Ocean, a former Girls Rehabilitation Facility student now enrolled in an independent study program, worked with arts partner Combat Arts and classmates Elie and Jamie to create a painting of a huma bird with the aurora borealis in the background. Combat Arts founder and teacher Elizabeth Washburn and JCCS teacher Yolanda Collier arranged for the painting to be displayed at the new Youth Transition Campus in Kearny Mesa.

“My inspiration for the painting was my Persian culture,” Ocean said. “The huma bird is a Persian myth. The huma never touches the ground and brings hope and presents to people in despair. I thought the huma would be perfect for everyone at the Youth Transition Campus because now it will bring hope to them when in need. We thought that this symbol would inspire students not to give up."

Ocean presented the creative process and photos of her final product as part of the Design Jam.

Students at 37ECB hosted an in-person event to showcase a variety of projects they have been working on this spring. They displayed silhouette art projects, which asked students to share how they are perceived by others and who they feel they are; live streamed students using a digital board to solve math problems; and held a fashion show to showcase and sell clothing students created as part of their entrepreneur program.
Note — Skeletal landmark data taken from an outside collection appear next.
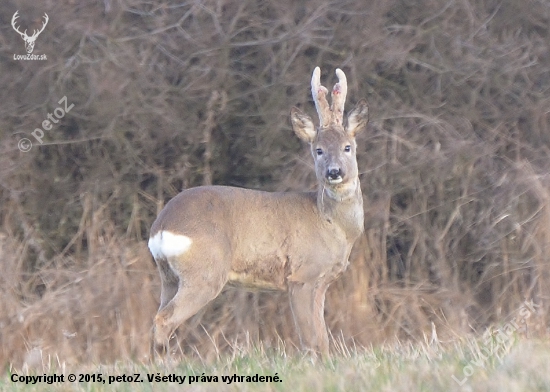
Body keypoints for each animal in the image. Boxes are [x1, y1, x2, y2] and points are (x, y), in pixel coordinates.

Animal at [149, 66, 368, 356]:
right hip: (205, 273)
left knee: (159, 315)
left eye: (347, 147)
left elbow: (322, 339)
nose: (334, 172)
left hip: (168, 277)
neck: (332, 224)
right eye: (318, 150)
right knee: (164, 318)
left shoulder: (322, 281)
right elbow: (310, 339)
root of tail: (162, 226)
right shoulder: (302, 275)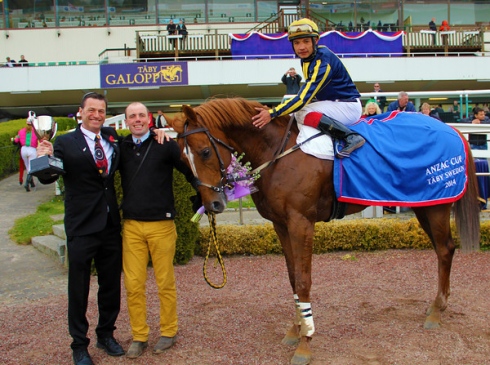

“My experience with the entrepreneur program really changed my perspective on entrepreneurs because I never realized how hard it is to come up with your own ideas and to come up with something you really like enough to share with the world,” said Charlotte, a student at 37ECB. “It was really cool that we had this opportunity to create something from our own mind and put it on something for everyone else to wear or use.”

The first JCCS Design Jam was held in 2019 at the Comic-Con museum in 2019. Since then, JCCS has held two jams per year in the fall and spring.

“The Design Jams have been a wonderful opportunity for students to have voice and choice, and to express their creativity and innovation,” said Sara Matthews, JCCS instructional coach. “It is an all-hands-on-deck JCCS family affair with arts partners, community partners, teachers, staff, and leadership aligning around a common theme, essential question, and watching our students shine.”